EXERCISE REQUIREMENTS. Until the last line is reached, keep transcribing the material exactly.

++++++++

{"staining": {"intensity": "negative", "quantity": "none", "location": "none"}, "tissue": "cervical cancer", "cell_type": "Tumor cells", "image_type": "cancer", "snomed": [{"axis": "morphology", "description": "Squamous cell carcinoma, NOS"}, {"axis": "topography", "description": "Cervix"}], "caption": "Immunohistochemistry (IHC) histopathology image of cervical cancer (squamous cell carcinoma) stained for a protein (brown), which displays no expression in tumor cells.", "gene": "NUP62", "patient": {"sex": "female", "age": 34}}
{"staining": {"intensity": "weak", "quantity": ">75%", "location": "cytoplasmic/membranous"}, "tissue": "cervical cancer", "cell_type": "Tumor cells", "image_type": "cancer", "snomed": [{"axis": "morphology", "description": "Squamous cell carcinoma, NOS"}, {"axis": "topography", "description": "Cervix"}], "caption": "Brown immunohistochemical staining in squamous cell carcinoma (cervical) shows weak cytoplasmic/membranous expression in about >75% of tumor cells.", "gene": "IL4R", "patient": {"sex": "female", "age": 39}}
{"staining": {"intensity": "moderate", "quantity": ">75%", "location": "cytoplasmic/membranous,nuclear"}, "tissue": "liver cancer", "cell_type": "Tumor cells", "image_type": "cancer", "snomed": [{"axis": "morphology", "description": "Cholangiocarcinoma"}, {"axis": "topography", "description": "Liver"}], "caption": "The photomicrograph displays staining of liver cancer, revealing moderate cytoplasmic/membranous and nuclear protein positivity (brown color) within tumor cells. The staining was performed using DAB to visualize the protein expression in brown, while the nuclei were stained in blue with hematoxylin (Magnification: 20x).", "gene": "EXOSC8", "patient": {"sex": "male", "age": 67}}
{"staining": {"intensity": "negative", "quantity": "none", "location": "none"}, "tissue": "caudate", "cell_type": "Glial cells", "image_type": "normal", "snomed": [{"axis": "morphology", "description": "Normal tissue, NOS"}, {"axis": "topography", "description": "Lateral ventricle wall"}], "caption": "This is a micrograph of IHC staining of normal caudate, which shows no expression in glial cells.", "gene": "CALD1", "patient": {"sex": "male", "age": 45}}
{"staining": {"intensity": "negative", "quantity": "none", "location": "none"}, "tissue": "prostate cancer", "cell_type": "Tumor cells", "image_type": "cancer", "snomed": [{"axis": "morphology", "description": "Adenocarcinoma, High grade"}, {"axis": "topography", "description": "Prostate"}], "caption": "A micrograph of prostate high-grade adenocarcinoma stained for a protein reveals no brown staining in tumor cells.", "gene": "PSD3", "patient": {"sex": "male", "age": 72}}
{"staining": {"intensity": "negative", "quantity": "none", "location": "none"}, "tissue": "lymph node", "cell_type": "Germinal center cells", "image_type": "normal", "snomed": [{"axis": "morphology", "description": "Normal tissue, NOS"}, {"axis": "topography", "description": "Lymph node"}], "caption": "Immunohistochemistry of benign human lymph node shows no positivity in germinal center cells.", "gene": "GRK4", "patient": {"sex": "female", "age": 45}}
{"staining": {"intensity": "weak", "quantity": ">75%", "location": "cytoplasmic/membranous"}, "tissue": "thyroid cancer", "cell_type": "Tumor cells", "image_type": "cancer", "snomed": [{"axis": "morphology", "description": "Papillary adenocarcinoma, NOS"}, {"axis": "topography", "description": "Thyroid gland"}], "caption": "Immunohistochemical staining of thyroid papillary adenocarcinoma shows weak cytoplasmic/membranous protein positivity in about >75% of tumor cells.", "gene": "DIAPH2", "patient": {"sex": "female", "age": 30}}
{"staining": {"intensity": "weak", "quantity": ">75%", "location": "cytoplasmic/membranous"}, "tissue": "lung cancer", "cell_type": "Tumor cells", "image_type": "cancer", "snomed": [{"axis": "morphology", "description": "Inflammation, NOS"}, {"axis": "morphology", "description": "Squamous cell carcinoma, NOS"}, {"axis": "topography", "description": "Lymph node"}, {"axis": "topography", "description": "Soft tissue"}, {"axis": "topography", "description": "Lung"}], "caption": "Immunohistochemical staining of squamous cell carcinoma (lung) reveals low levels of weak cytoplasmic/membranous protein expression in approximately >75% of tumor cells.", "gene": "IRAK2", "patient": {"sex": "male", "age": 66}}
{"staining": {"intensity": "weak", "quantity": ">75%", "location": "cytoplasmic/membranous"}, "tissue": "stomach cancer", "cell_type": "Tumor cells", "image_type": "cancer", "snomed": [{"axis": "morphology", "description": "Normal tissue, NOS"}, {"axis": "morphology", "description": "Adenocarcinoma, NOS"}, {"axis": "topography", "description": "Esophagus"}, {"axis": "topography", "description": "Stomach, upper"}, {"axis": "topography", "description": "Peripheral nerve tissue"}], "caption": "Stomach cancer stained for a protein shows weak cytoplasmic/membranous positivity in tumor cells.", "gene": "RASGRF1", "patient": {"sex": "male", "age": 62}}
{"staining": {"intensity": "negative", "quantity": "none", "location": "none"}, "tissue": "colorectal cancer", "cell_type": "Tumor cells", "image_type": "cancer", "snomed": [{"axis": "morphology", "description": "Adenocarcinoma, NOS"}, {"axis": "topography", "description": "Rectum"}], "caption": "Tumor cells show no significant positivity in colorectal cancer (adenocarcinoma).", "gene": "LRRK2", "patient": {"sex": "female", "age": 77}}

++++++++

SOLUTION FOR THIS TASK.
{"staining": {"intensity": "negative", "quantity": "none", "location": "none"}, "tissue": "cervical cancer", "cell_type": "Tumor cells", "image_type": "cancer", "snomed": [{"axis": "morphology", "description": "Squamous cell carcinoma, NOS"}, {"axis": "topography", "description": "Cervix"}], "caption": "Immunohistochemistry (IHC) histopathology image of cervical cancer (squamous cell carcinoma) stained for a protein (brown), which displays no expression in tumor cells.", "gene": "NUP62", "patient": {"sex": "female", "age": 34}}
{"staining": {"intensity": "weak", "quantity": ">75%", "location": "cytoplasmic/membranous"}, "tissue": "cervical cancer", "cell_type": "Tumor cells", "image_type": "cancer", "snomed": [{"axis": "morphology", "description": "Squamous cell carcinoma, NOS"}, {"axis": "topography", "description": "Cervix"}], "caption": "Brown immunohistochemical staining in squamous cell carcinoma (cervical) shows weak cytoplasmic/membranous expression in about >75% of tumor cells.", "gene": "IL4R", "patient": {"sex": "female", "age": 39}}
{"staining": {"intensity": "moderate", "quantity": ">75%", "location": "cytoplasmic/membranous,nuclear"}, "tissue": "liver cancer", "cell_type": "Tumor cells", "image_type": "cancer", "snomed": [{"axis": "morphology", "description": "Cholangiocarcinoma"}, {"axis": "topography", "description": "Liver"}], "caption": "The photomicrograph displays staining of liver cancer, revealing moderate cytoplasmic/membranous and nuclear protein positivity (brown color) within tumor cells. The staining was performed using DAB to visualize the protein expression in brown, while the nuclei were stained in blue with hematoxylin (Magnification: 20x).", "gene": "EXOSC8", "patient": {"sex": "male", "age": 67}}
{"staining": {"intensity": "negative", "quantity": "none", "location": "none"}, "tissue": "caudate", "cell_type": "Glial cells", "image_type": "normal", "snomed": [{"axis": "morphology", "description": "Normal tissue, NOS"}, {"axis": "topography", "description": "Lateral ventricle wall"}], "caption": "This is a micrograph of IHC staining of normal caudate, which shows no expression in glial cells.", "gene": "CALD1", "patient": {"sex": "male", "age": 45}}
{"staining": {"intensity": "negative", "quantity": "none", "location": "none"}, "tissue": "prostate cancer", "cell_type": "Tumor cells", "image_type": "cancer", "snomed": [{"axis": "morphology", "description": "Adenocarcinoma, High grade"}, {"axis": "topography", "description": "Prostate"}], "caption": "A micrograph of prostate high-grade adenocarcinoma stained for a protein reveals no brown staining in tumor cells.", "gene": "PSD3", "patient": {"sex": "male", "age": 72}}
{"staining": {"intensity": "negative", "quantity": "none", "location": "none"}, "tissue": "lymph node", "cell_type": "Germinal center cells", "image_type": "normal", "snomed": [{"axis": "morphology", "description": "Normal tissue, NOS"}, {"axis": "topography", "description": "Lymph node"}], "caption": "Immunohistochemistry of benign human lymph node shows no positivity in germinal center cells.", "gene": "GRK4", "patient": {"sex": "female", "age": 45}}
{"staining": {"intensity": "weak", "quantity": ">75%", "location": "cytoplasmic/membranous"}, "tissue": "thyroid cancer", "cell_type": "Tumor cells", "image_type": "cancer", "snomed": [{"axis": "morphology", "description": "Papillary adenocarcinoma, NOS"}, {"axis": "topography", "description": "Thyroid gland"}], "caption": "Immunohistochemical staining of thyroid papillary adenocarcinoma shows weak cytoplasmic/membranous protein positivity in about >75% of tumor cells.", "gene": "DIAPH2", "patient": {"sex": "female", "age": 30}}
{"staining": {"intensity": "weak", "quantity": ">75%", "location": "cytoplasmic/membranous"}, "tissue": "lung cancer", "cell_type": "Tumor cells", "image_type": "cancer", "snomed": [{"axis": "morphology", "description": "Inflammation, NOS"}, {"axis": "morphology", "description": "Squamous cell carcinoma, NOS"}, {"axis": "topography", "description": "Lymph node"}, {"axis": "topography", "description": "Soft tissue"}, {"axis": "topography", "description": "Lung"}], "caption": "Immunohistochemical staining of squamous cell carcinoma (lung) reveals low levels of weak cytoplasmic/membranous protein expression in approximately >75% of tumor cells.", "gene": "IRAK2", "patient": {"sex": "male", "age": 66}}
{"staining": {"intensity": "weak", "quantity": ">75%", "location": "cytoplasmic/membranous"}, "tissue": "stomach cancer", "cell_type": "Tumor cells", "image_type": "cancer", "snomed": [{"axis": "morphology", "description": "Normal tissue, NOS"}, {"axis": "morphology", "description": "Adenocarcinoma, NOS"}, {"axis": "topography", "description": "Esophagus"}, {"axis": "topography", "description": "Stomach, upper"}, {"axis": "topography", "description": "Peripheral nerve tissue"}], "caption": "Stomach cancer stained for a protein shows weak cytoplasmic/membranous positivity in tumor cells.", "gene": "RASGRF1", "patient": {"sex": "male", "age": 62}}
{"staining": {"intensity": "negative", "quantity": "none", "location": "none"}, "tissue": "colorectal cancer", "cell_type": "Tumor cells", "image_type": "cancer", "snomed": [{"axis": "morphology", "description": "Adenocarcinoma, NOS"}, {"axis": "topography", "description": "Rectum"}], "caption": "Tumor cells show no significant positivity in colorectal cancer (adenocarcinoma).", "gene": "LRRK2", "patient": {"sex": "female", "age": 77}}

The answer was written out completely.